Hitachi Vantara Lumada and Pentaho Documentation

Data rationalization

Parent article

You can use the data rationalization feature to identify and analyze copies and overlaps of the data in your data lake. The tools in the data rationalization dashboard help you to discover the owners of duplicate files, the number of duplicates, and the amount of space that they are consuming. Identifying duplicates can help your organization save on storage costs, reduce the size of your data lake, and improve your search performance.

After you run a Run a Data Rationalization job to provide the most recent data in your dashboard, you can begin to search for overlaps and copies. An overlap is a file that contains part, but not all of the data that another file contains, while a copy is a form of overlap that is a content copy. The job compares the field values of the files to determine copies. A copy of a file can have the same contents even if the file name is different. Because the duplicate files may have different names, they are gathered into copy groups. You can use the analytic and drill-down tools in the dashboard to investigate copy groups and data overlap relationships.

Data rationalization provides your organization with the following benefits:

  • You can de-clutter your data lake for improved search performance.
  • You can identify duplicate files so you can delete them and save on storage costs and reduce the volume of files.
  • You can identify deprecated versions of files to make sure users are using the correct version.
  • You can manage the redundancy of sensitive data to mitigate security risks and ensure compliance with security regulations.

Tour the Rationalization dashboard

You can use the Data Rationalization dashboard to view details of duplicate copies of files that contain overlapping data in your data lake. This dashboard offers a drill-down interactive menu for copy or overlap analysis of resources grouped by size, owner, volume, and source so you can identify business assets to manage redundancies. For security, the data comparison is restricted to the resources that the user has access to.

Before you can use the Data Rationalization dashboard, you must first Run a Data Rationalization job to provide data for the dashboard to display. The dashboard displays real-time data from the time when the job is run.

NoteAfter you have de-cluttered your data in your data sources, you must run the Data Profiling, Format Discovery, and Schema Discovery jobs to reflect your changes in the dashboard.

To open the Data Rationalization dashboard, select DATA RATIONALIZATION on the Home page.Data rationalization page

When the dashboard appears, you can view the following summary information:

  • As Of Time

    Time that the data rationalization job was most recently run. All information is current up to this date and time.

  • Unique Resources

    Total number of resources that are not copies of anything else, including tables, files, and collection roots.

  • Copy Resources

    Total number of resources that are a copy of at least one other resource.

  • Overlapping Relationships

    Total number of resources that overlap with at least one other resource. Overlapping refers to files that either contains part of another file or files that are copies.

  • Copy Groups

    Total number of discovered copy groups.

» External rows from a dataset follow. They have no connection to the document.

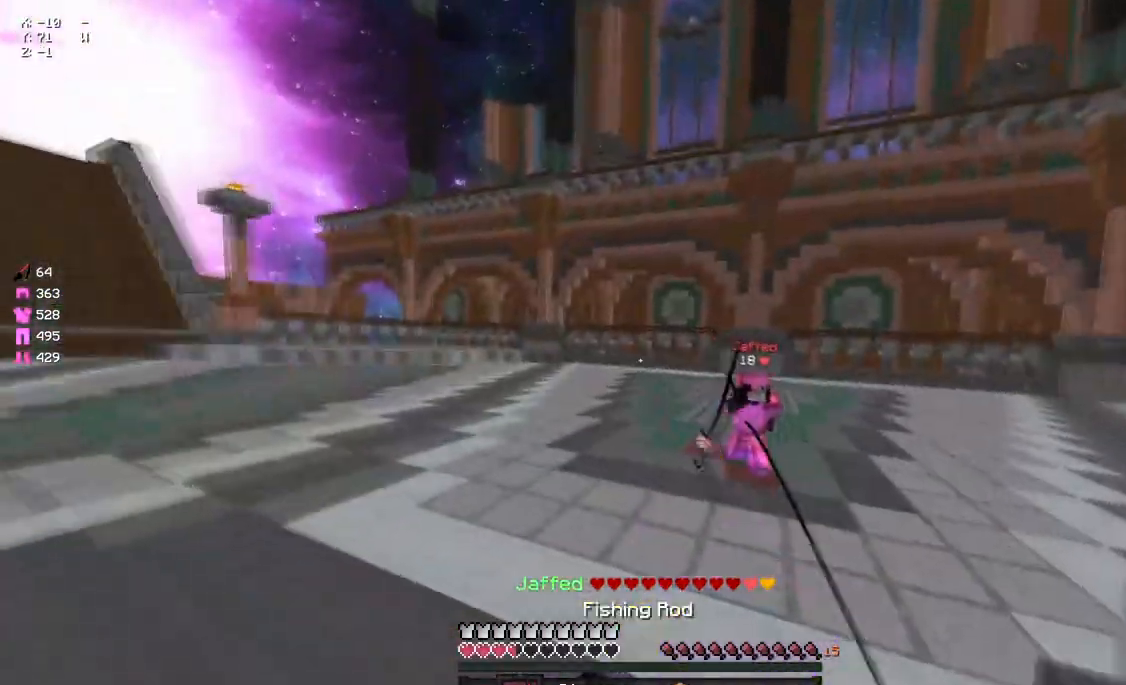
{"keys": ["a", "w"], "mouse": [], "events": [[167, "mouse_right", "down"], [167, "w", "up"], [217, "mouse_right", "up"], [217, "w", "down"], [283, "space", "down"], [500, "space", "up"]]}
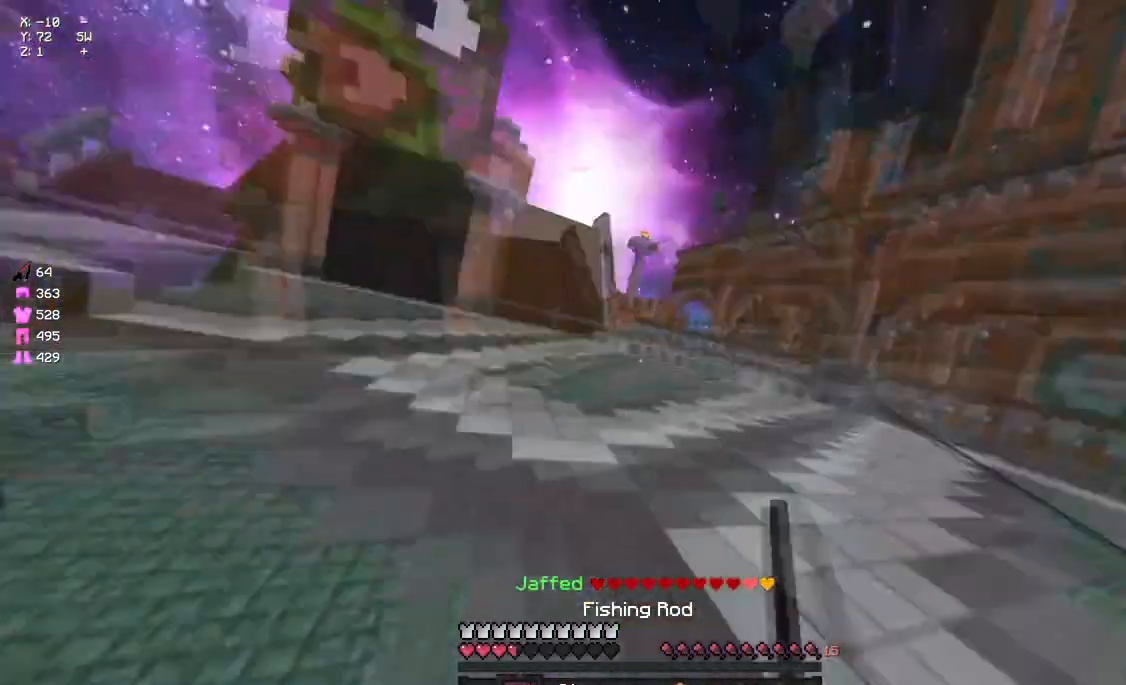
{"keys": ["a"], "mouse": [], "events": [[217, "mouse_right", "down"], [217, "space", "down"], [267, "mouse_right", "up"], [483, "space", "up"], [483, "w", "up"]]}
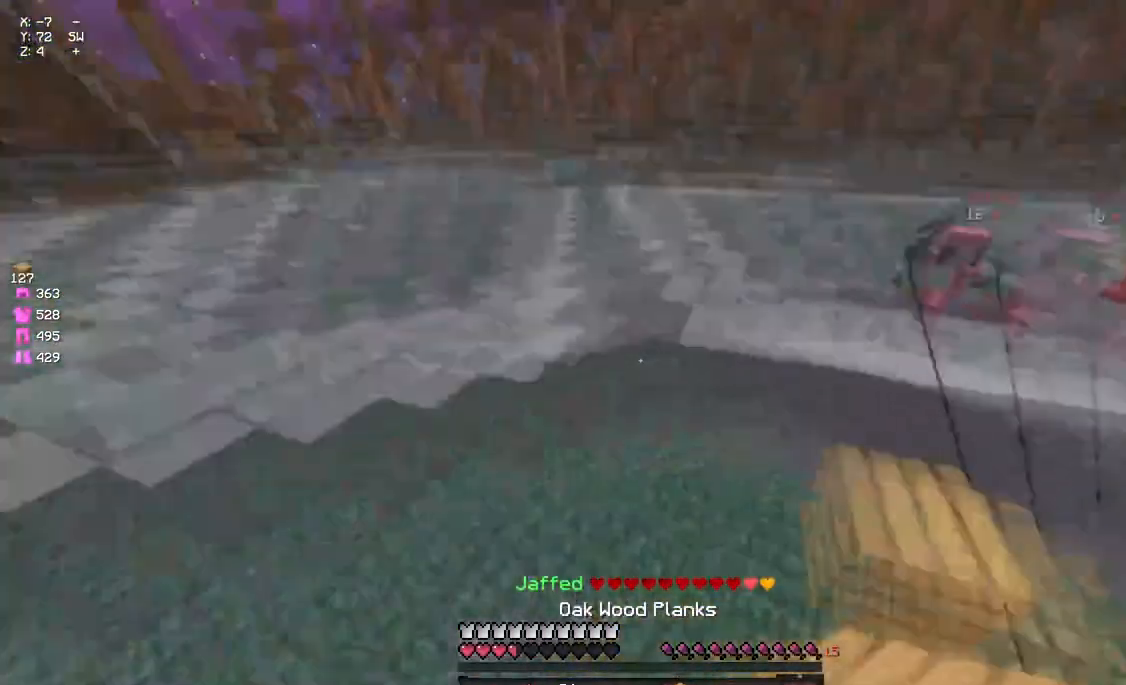
{"keys": ["w"], "mouse": [], "events": [[100, "s", "down"], [250, "mouse_right", "down"], [300, "mouse_right", "up"], [300, "s", "up"], [417, "w", "down"], [467, "a", "up"]]}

In the Data Rationalization dashboard, select the Copies tab to investigate duplicate data, or select the Overlaps tab to use tools to investigate overlapping data.

Working with copies

After you run the Data Rationalization job, the Data Rationalization dashboard displays summary information of the analysis. At a glance, you can view the numbers of unique resources compared to copy resources and the total number of overlapping relationships and copy groups.

When copy groups are present, you can view a further breakdown of the data as reports based on properties:

  • Top 5 Copy Groups By Volume

    The amount of storage space the largest five groups of duplicate files consume.

  • Top 5 Copy Groups By Count Of Copies

    The number of files the largest five groups of duplicate files consume.

  • Top 5 Copy Groups By Resource Size

    The size of the files with duplicate copies consuming the most resources. For example, the group may contain a few large files, so those copies consume a lot of storage space.

  • Top 5 Data Sources With Most Copies

    The data sources with the largest number of copies.

  • Top 5 Owners With Most Copies

    The data source owners with the largest number of copies.

You can explore all the copy groups within a report by clicking the View All link on each report. The available data for each copy group appears in a table format. For a quick look, you can mouse over a bar graph to view the name of the copy group with either the exact count of the group or the volume of the group by size in megabytes.

You can drill down into data sources and files to quickly investigate your duplicates by clicking the bar graph in a report to view further information about that copy group or data source. For example, to explore the top copy group identified in the Top 5 Copy Groups By Resource Size report, click the bar graph of the copy group to view the list of included resources. From here, you can click a resource to open it in the Data Canvas view to explore the fields.

Working with overlaps

Overlaps contain mostly the same data, but are not perfect copies. For example, modifications to a small percentage of the file may have occurred from enrichment activities, such as adding or deleting a couple of rows or columns in a table. Or the field order may be different in a copy of a file. To view the overlaps detected in your system, click Overlaps to display the tab.

The Overlaps tab offers three reports: the Top 5 Resources With Most Overlap, Top 5 Data Sources With Most Overlap, and the Top 5 Owners With Most Overlap. Drill down into the reports to determine if these overlaps are the result of preparatory activity around a file and if this particular file needs to be stored in your data lake.

You can explore all the resources and data sources within a report by clicking the View All button on each report. The available data for that resource or data source appears in a table format. For a quick look, you can mouse over a bar graph to view the name of the source with either the exact count of the overlaps or the volume of the overlaps by size in megabytes (MB).

You can drill down into data sources and files to investigate your overlaps by clicking the bar graph in a report. From there, you can click a resource to open it in the Data Canvas view to explore the fields.